Feb. 6, 2000 / Dawn--A Squally First Day at Sea

Source: Sam Low

The winds, having been on vacation from Tahitian waters for almost two month, returned--with fireworks.

Yesterday after an emotional farewell ceremony, Hokule'a raised anchor early in the afternoon and passed through the reef at 2 p.m. While we were still close to the island, the winds were gentle--5-10 knots. As we released the tow line and were raising our sails, a bolt of lighting struck through the clouds at a low peak over Tautira. A few seconds later we were all jolted by a sharp crash of thunder and some crew members reported feeling an eletrical charge in their hands while they were coiling the halyards.

As Tahiti begins to drop lower on the horizon, the wind accelerates and swells pucker the ocean, passing under the canoe. Hokule'a leans against her lee hull and plunges forward--her responses slowed by the heavy load she is carrying.

All around the darkening horizon, too far away to hear thunder, lighting illuminates tight knots of clouds--squalls moving from east to west in the trade wind flow.

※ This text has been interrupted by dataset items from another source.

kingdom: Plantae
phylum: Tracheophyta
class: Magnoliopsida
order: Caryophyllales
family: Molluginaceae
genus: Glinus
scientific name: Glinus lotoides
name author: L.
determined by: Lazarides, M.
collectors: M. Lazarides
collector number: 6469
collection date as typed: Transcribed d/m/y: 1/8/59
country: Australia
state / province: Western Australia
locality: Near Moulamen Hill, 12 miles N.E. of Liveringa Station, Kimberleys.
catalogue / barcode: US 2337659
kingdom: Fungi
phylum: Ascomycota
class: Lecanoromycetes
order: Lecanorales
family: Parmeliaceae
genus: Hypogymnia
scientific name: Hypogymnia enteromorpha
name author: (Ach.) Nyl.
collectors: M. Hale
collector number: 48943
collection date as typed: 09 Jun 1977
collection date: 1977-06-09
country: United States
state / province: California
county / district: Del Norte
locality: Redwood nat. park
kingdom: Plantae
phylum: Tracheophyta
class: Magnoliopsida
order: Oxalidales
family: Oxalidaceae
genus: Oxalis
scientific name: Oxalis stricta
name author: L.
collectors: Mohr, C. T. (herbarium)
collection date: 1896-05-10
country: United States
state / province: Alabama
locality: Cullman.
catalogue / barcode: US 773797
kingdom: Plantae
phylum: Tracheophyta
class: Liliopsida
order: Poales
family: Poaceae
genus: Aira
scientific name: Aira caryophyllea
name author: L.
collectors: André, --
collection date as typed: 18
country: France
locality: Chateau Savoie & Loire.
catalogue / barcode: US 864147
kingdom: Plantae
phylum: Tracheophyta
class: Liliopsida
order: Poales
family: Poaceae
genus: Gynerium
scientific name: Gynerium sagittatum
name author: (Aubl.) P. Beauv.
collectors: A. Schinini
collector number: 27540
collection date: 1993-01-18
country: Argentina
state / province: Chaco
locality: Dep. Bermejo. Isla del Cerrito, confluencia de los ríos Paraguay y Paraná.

Nainoa divides the crew in half--five hours on watch and five hours off, to allow the maximum number of people on watch--a standard procedure in squally weather. The crew has to close up the sails when a squall approaches to prevent wind damage to the rig or the canoe.

Squalls assemble to the east and rush toward us. We take in sail and roll in the troughs of waves, opening our sails again when the squalls has passed. The night is moonless and dark, concealing approaching squalls. We have to listen for them, watch carefully when the horizon is momentarily illuminated by lightning.

A little before midnight, Nainoa orders all sails brailed up and the jib taken down. A few moments later, we are shaken by 40-50 knot gusts driving rain and horizontal strata of water across Hokule'a's deck. A few waves crash aboard. Hokule'a shakes them off.

One such squall hits in the evening watch, another in the morning. By sunset the crew has been forced to close sails at least a dozen time. "If we hadn't closed the sails in time when the big squalls came through, we would be in some difficulty," says Nainoa.

At dawn, Shantell and Ka'iulani meet with Nainoa to report on the navgation: 72 miles from Tahiti. 52 miles to Makatea. "We should see Makatea in about 8 hours. After that, perhaps Mataiva." Nainoa reponds: "We have to be careful about approaching Mataiva. We can't see it at night, so figure your sail plan accordingly."

It's been an uncomfortable first night at sea. But everyone on the crew is doing well, working together wonderfully. We are looking forward to better weather today as we sail toward Makatea, a raised atoll between Tahiti and Rangiroa.